Just so I don’t let this thing drop off before I’ve started, January’s goal is to hire a personal trainer at my Y and/0r get Steve to finally burn me the P90X dvds he promised me. I’m pretty good at getting in shape on my own, but I have the feeling I could be using different machines and free weights. I’m sort of in a rut with those. I want to be semi-ripped by April.
I had my surgery this morning. Ooooh anesthesia. Ooooh gurl. Oooooh OOH. Now I understand what everyone was talking about! I mostly maintained my composure; the girl next to me collapsed into a clearly-never-high-before fit of giggles. (Not that I’ve ever been high before. Internet.)
So far the swelling and pain aren’t too bad (unless you are talking about how much my wallet hurts). The real ugly starts tomorrow, apparently.Justin is an amazingly great caretaker and even had a stuffed monkey waiting for me in the car when they walked me out.
I didn’t really have a panic attack before my surgery like I thought I would. Turns out the drugs are in the IV; I fell asleep waiting for the mask everyone told me about. I’m pretty grateful for that. I did get kinda emotional on the way there because this is my very first surgery, and everything about it reminded me about my Dad.
I haven’t really found the time to get into this on the blog, but I was recently diagnosed with Post Traumatic Stress Disorder. It’s from the last few years with my dad. I’ll go into it more some other time, but I’m still crying about him at least once a day. It’s usually less than a minute, but it’s not about grief or missing him. It’s flashbacks, anger, and just thinking about everything he went through. I can’t stop putting myself in his shoes and it’s painful, but I’m aware that what I witnessed was pretty traumatizing and this is a common reaction. I’ve gone back to awesome Dave and have some good books and techniques to work on, but going through my first surgery hit a little too close to home in that area.

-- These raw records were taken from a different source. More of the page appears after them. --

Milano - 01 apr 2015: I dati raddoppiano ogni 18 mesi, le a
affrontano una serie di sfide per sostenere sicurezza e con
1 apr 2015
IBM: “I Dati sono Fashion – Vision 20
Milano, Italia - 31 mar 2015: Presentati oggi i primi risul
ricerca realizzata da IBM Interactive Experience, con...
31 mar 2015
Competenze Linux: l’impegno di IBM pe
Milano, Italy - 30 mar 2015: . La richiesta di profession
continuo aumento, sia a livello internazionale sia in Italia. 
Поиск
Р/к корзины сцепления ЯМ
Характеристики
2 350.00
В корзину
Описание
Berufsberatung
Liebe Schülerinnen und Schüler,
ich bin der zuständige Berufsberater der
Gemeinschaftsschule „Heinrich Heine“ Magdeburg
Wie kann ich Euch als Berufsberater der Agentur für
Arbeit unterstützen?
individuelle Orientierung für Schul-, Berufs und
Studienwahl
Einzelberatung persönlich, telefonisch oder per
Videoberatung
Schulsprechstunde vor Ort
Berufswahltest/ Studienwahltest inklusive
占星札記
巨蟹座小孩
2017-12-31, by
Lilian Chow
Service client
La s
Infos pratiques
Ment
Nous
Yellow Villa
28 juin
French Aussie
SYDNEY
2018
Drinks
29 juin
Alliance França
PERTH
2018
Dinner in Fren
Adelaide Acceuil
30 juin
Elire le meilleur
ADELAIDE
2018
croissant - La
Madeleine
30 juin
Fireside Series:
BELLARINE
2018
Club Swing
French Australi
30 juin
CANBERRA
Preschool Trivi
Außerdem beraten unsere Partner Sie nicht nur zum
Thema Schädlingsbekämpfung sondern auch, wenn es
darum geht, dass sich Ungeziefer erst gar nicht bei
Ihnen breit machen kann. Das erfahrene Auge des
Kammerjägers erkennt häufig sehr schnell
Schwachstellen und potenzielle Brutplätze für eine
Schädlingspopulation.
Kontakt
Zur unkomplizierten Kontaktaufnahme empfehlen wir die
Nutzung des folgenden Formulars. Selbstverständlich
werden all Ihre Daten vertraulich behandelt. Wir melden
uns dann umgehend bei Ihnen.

And well, there was a little grief today. If anyone could have calmed me down and walked me through this, it would have been him. But I tried to imagine what he would have said, and that helped a lot. Getting to say, “My fiance” like 10 times when the nurses asked me about my driver helped, too.
Blah Blah Wedding Cakes:
My favorite photographer (Ben of the Beth Grant video awesomeness) is free on the date that I want! Biggest priority is booking a venue in the next few weeks. This is not a section about cakes; we already know we’re copying off my cousin for that because it was fucking delicious. (If you don’t know what “Blah Blah Cakes” is about, then you must be younger than me, at least where the Internet is concerned.)